Two years ago Salesforce CRM introduced a mobile app and communications service to help field workers like elevator mechanics and cable repair technicians manage their schedules and track their jobs.
That product — Field Service Lightning (FSL) — has gained such rapid adoption that it's on pace to become Salesforce's fastest-growing offering through its first three years, according to people familiar with the matter.
FSL booked $14 million in new contracts in 2016 and $56 million last year, said the sources, who asked not to be named because those figures are confidential.

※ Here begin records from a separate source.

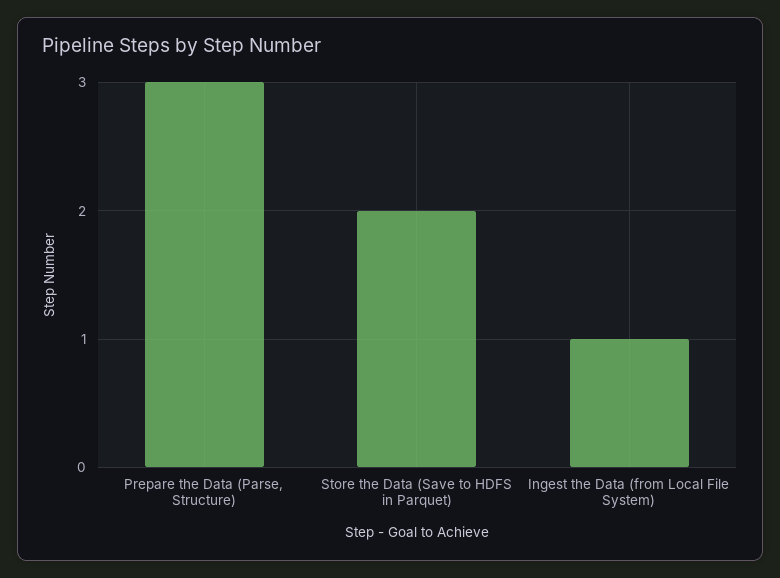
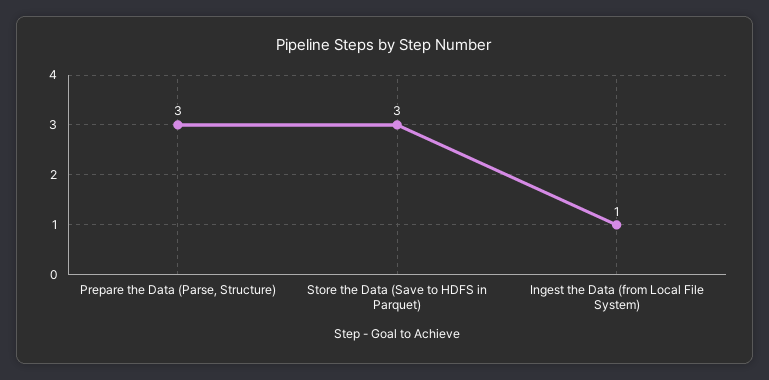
  {
    "Prepare the Data (Parse, Structure)": 3,
-   "Store the Data (Save to HDFS in Parquet)": 2,
+   "Store the Data (Save to HDFS in Parquet)": 3,
    "Ingest the Data (from Local File System)": 1
  }

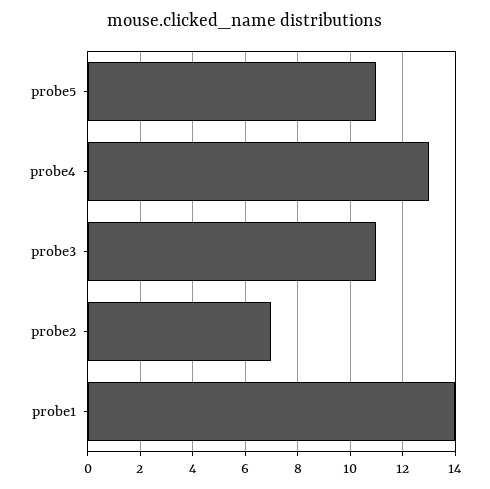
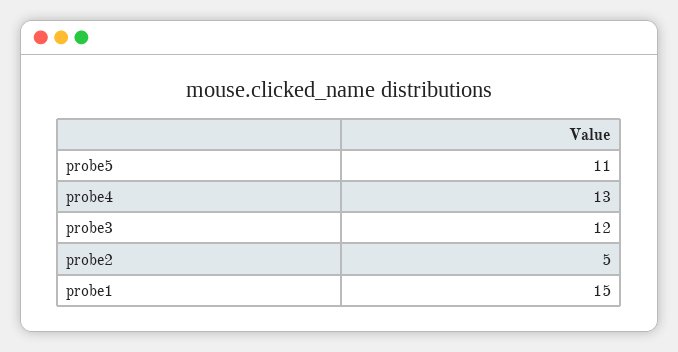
  {
    "probe5": 11,
    "probe4": 13,
-   "probe3": 11,
+   "probe3": 12,
-   "probe2": 7,
+   "probe2": 5,
-   "probe1": 14
+   "probe1": 15
  }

At this pace, FSL is expected to easily surpass $100 million in annual revenue this year, one of the people said.
FSL doesn't get the level of publicity of other recent products like Wave Analytics and IoT Cloud but underscores Salesforce's ability to cross-sell new services to its massive customer base and quickly carve out new market opportunities. It's also the kind of breakthrough Salesforce needs to achieve CEO Marc Benioff goal of growing from a revenue run rate of $10 billion in 2017 to $20 billion by 2022.
FSL, which competes with GE GE 's ServiceMax, Oracle ORCL , and Microsoft MSFT , was launched as part of Salesforce's strategy to target specific industries like health care, telecommunications and industrials, which are increasingly turning to cloud field service apps.

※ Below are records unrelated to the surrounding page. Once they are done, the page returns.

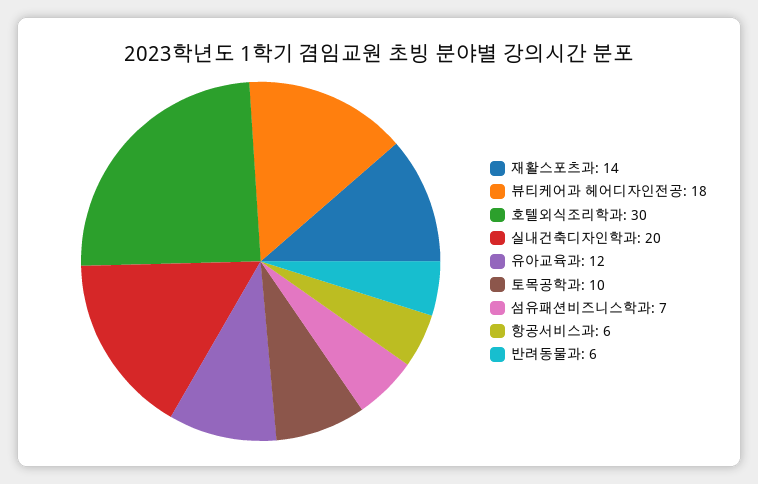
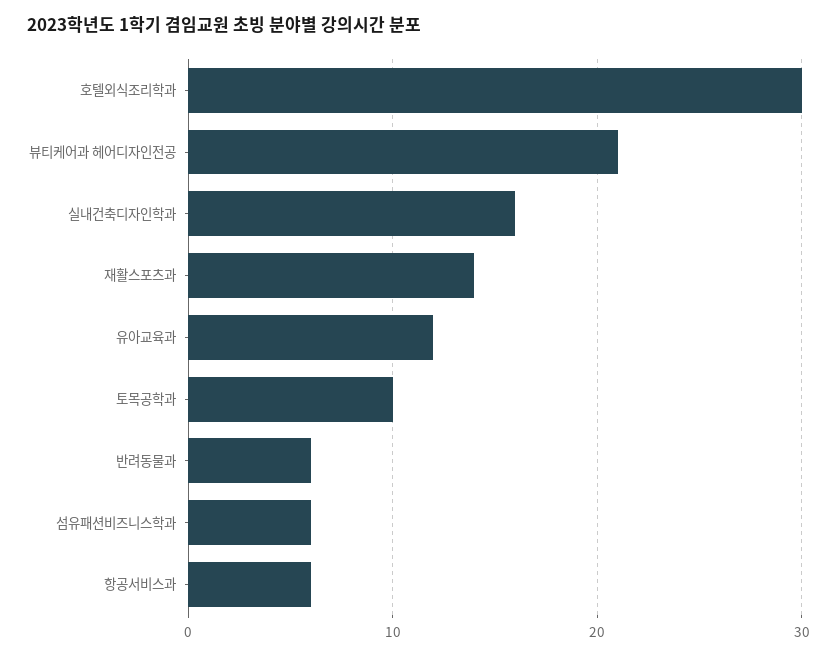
  {
    "재활스포츠과": 14,
-   "뷰티케어과 헤어디자인전공": 18,
+   "뷰티케어과 헤어디자인전공": 21,
    "호텔외식조리학과": 30,
-   "실내건축디자인학과": 20,
+   "실내건축디자인학과": 16,
    "유아교육과": 12,
    "토목공학과": 10,
-   "섬유패션비즈니스학과": 7,
+   "섬유패션비즈니스학과": 6,
    "항공서비스과": 6,
    "반려동물과": 6
  }

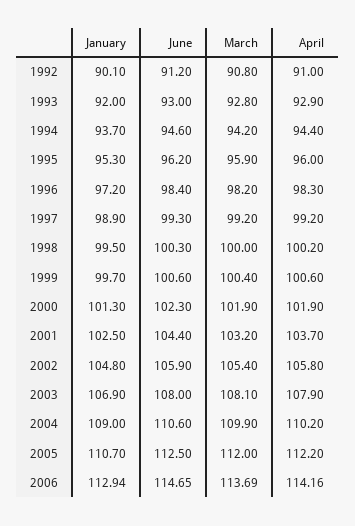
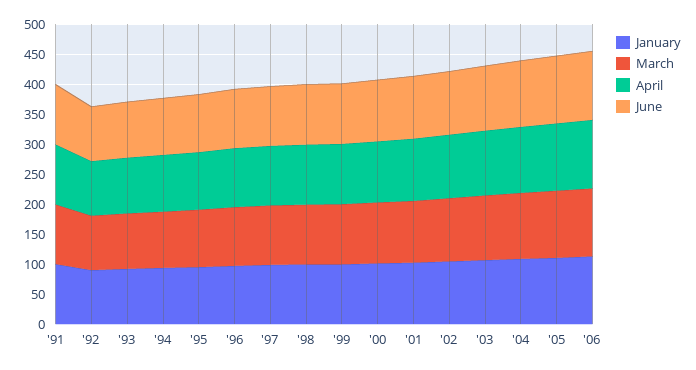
  {
    "January": {
      "1992": 90.1,
      "1993": 92,
      "1994": 93.7,
      "1995": 95.3,
      "1996": 97.2,
      "1997": 98.9,
      "1998": 99.5,
      "1999": 99.7,
      "2000": 101.3,
      "2001": 102.5,
      "2002": 104.8,
      "2003": 106.9,
      "2004": 109,
      "2005": 110.7,
-     "2006": 112.94
+     "2006": 112.94,
+     "'91": 100
    },
    "June": {
      "1992": 91.2,
      "1993": 93,
      "1994": 94.6,
      "1995": 96.2,
      "1996": 98.4,
      "1997": 99.3,
      "1998": 100.3,
      "1999": 100.6,
      "2000": 102.3,
      "2001": 104.4,
      "2002": 105.9,
      "2003": 108,
      "2004": 110.6,
      "2005": 112.5,
-     "2006": 114.65
+     "2006": 114.65,
+     "'91": 100
    },
    "March": {
      "1992": 90.8,
      "1993": 92.8,
      "1994": 94.2,
      "1995": 95.9,
      "1996": 98.2,
      "1997": 99.2,
      "1998": 100,
      "1999": 100.4,
      "2000": 101.9,
      "2001": 103.2,
      "2002": 105.4,
      "2003": 108.1,
      "2004": 109.9,
      "2005": 112,
-     "2006": 113.69
+     "2006": 113.69,
+     "'91": 100
    },
    "April": {
      "1992": 91,
      "1993": 92.9,
      "1994": 94.4,
      "1995": 96,
      "1996": 98.3,
      "1997": 99.2,
      "1998": 100.2,
      "1999": 100.6,
      "2000": 101.9,
      "2001": 103.7,
      "2002": 105.8,
      "2003": 107.9,
      "2004": 110.2,
      "2005": 112.2,
-     "2006": 114.16
+     "2006": 114.16,
+     "'91": 100
    }
  }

"Those numbers are tremendous," said Tom Roderick, an analyst at Stifel Nicolaus, in reference to FSL's growth. "Salesforce seems to have really hit its stride with both the cross-sale approach back to the installed base and with the vertically-specific sales approach to targeted industries," said Roderick, who recommends buying Salesforce shares.
It took Salesforce as a whole six years to surpass $100 million in revenue, a mark that it hit in 2005. Among other cloud software vendors, Box took nine years to reach $100 million in sales, while it took Zendesk seven years to reach the milestone.
For Salesforce, FSL is still a tiny part of the overall business. But its quick expansion is already drawing the attention of market analysts.
In its 2017 Magic Quadrant report for field service management software, Gartner included Salesforce for the first time. Although the report put Salesforce behind competitors like ServiceMax and Oracle, it noted that FSL has grown "faster than any new product in the company's history," with an estimated active user base of 15,000 to 20,000 as of June 2017.